Brandi AI si propone come piattaforma integrata per brand e agenzie, con l’obiettivo dichiarato di massimizzare la visibilità nei risultati generati da AI (ChatGPT, Gemini, Claude, Perplexity, e simili). L’idea alla base è che i sistemi generativi usino segnali diversi rispetto ai motori di ricerca tradizionali: non più ranking basati principalmente su backlink e struttura del sito, ma indicazioni legate all’intento dell’utente, all’autorità percepita, alla chiarezza e affidabilità del contenuto. Brandi sostiene di poter mostrare ai marketer dove il loro brand appare — o non appare — nelle risposte AI, quali prompt lo menzionano, e come adattare contenuti esistenti per emergere nelle future generazioni.

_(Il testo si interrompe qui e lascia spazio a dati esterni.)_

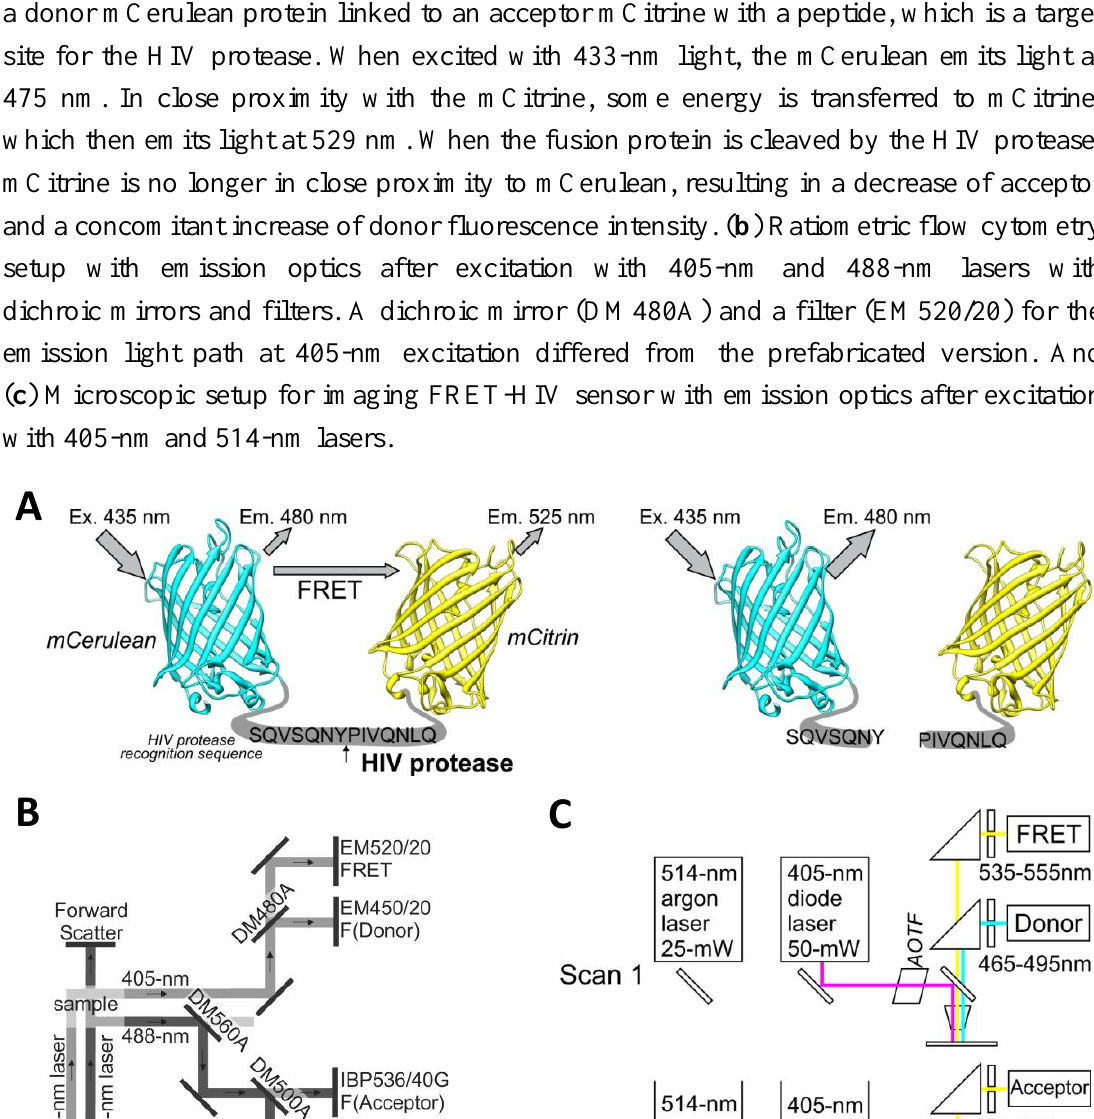
Figure 1. FRET-HIV protease-sensitive sensor. ( a ) The FRET-HIV sensor is composed of a donor mCerulean protein linked to an acceptor mCitrine with a peptide, which is a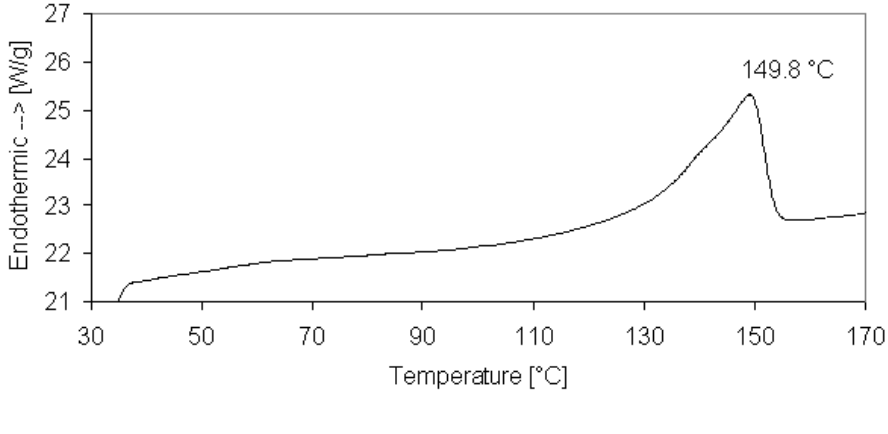
Figure 4. DSC scan of the thermoplastic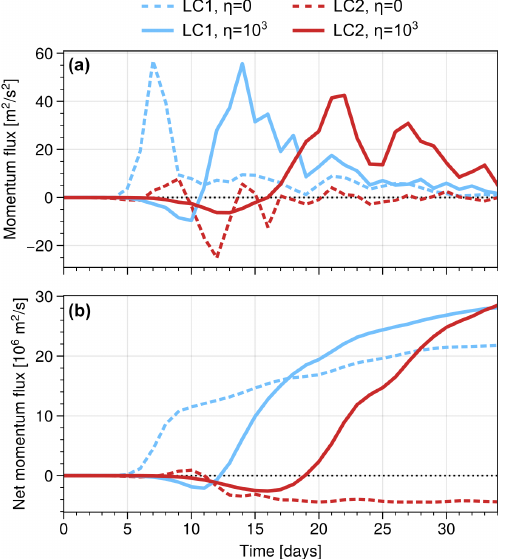
Figure 9. Evolution of (a) hemispherically averaged eddy momen- tum flux and (b) accumulated net eddy momentum flux for ex- periments with either LC1 or LC2 initial conditions and either no ( η = 0) or strong ( η = 10 3 ) initial noise perturbation. Experiments with noise show the average over three different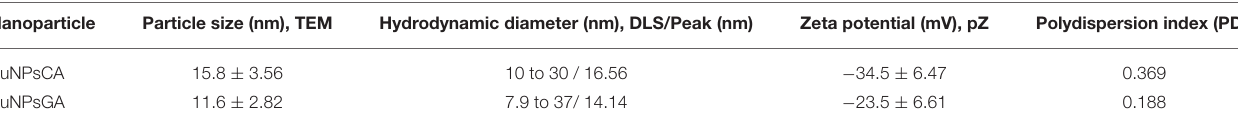
TABLE 1 | Comparative parameters between TEM and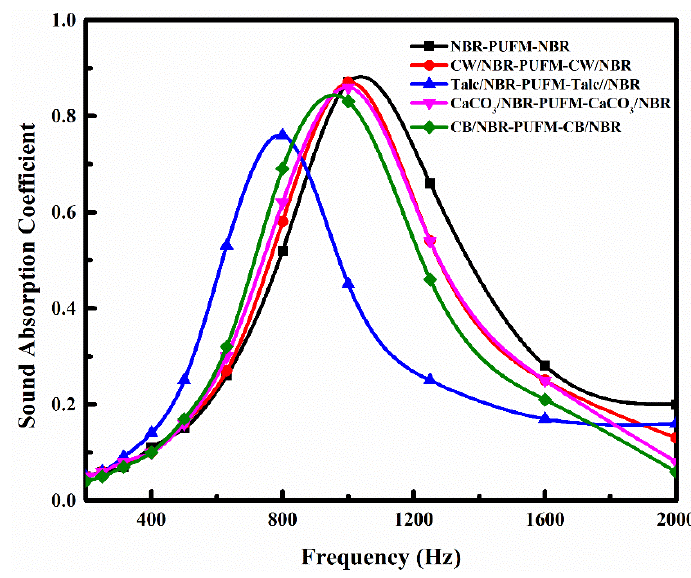
Figure 8. SAC of the sandwich structure NBR-PUFM composites after adding common fillers. Table 3. Maximum and average SAC of the sandwich structure NBR-PUFM composites after adding fillers in the frequency range of 500 to 1600 Hz.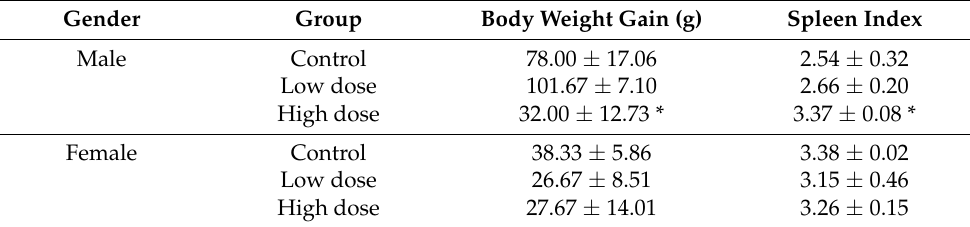
Table 2. Effect of HCFP on body weight and immune organ after 14-repeated day administration in male and female Wistar rats.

La piattaforma comprende alcuni elementi chiave. Innanzitutto, un motore di “visibilità competitiva”: permette di analizzare quanto e come il brand compaia nei risultati generativi e confrontarlo con i competitor. In secondo luogo, un framework operativo che aiuta a strutturare contenuti e strategie in modo che siano più “leggibili” dai motori generativi, suggerendo modifiche, aggiustamenti di formattazione, miglioramenti semantici o prompt più efficaci. Infine, Brandi si propone di allineare il materiale esistente — pagine web, post di blog, asset di marketing — con i segnali che le AI considerano importanti, in modo che non sia necessario rivoluzionare tutto da zero, ma piuttosto adattare ciò che già esiste.

Questa proposta nasce in un momento in cui molti studi mostrano cambiamenti nelle modalità di ricerca e consumo dell’informazione: sempre più utenti si affidano ai chatbot e ai modelli conversazionali per trovare risposte rapide, anziché consultare liste di pagine web. Secondo Brandi e fonti giornalistiche, se un brand “non appare nella risposta”, per molti utenti è come se non esistesse. La startup rileva che molti chief marketing officer (CMO) non hanno visibilità su come il proprio marchio viene citato dalle AI, un’anomalia che rende difficile costruire strategie di presenza efficaci.

Una distinzione interessante che emerge nel dibattito è quella tra “SEO” e “GEO”. SEO si occupa di ottimizzare per i motori tradizionali, GEO invece si concentra sui segnali che le piattaforme generative usano per decidere cosa includere nelle loro risposte. Secondo la cofondatrice di Brandi, Leah Nurik, molte strategie SEO potrebbero non bastare più: alcune pratiche che funzionavano per Google non generano visibilità nei motori AI, perché questi ultimi ragionano con criteri diversi.

Brandi AI, come piattaforma, si pone come strumento complementare: non intende sostituire SEO, ma estenderne le capacità verso l’ambiente generativo. La promessa è che i brand possano continuare a usare flussi, team e strategie già esistenti, integrando piuttosto che rivoluzionare. In questo modo, la transizione verso la visibilità generativa diventa meno traumatica e più progressiva.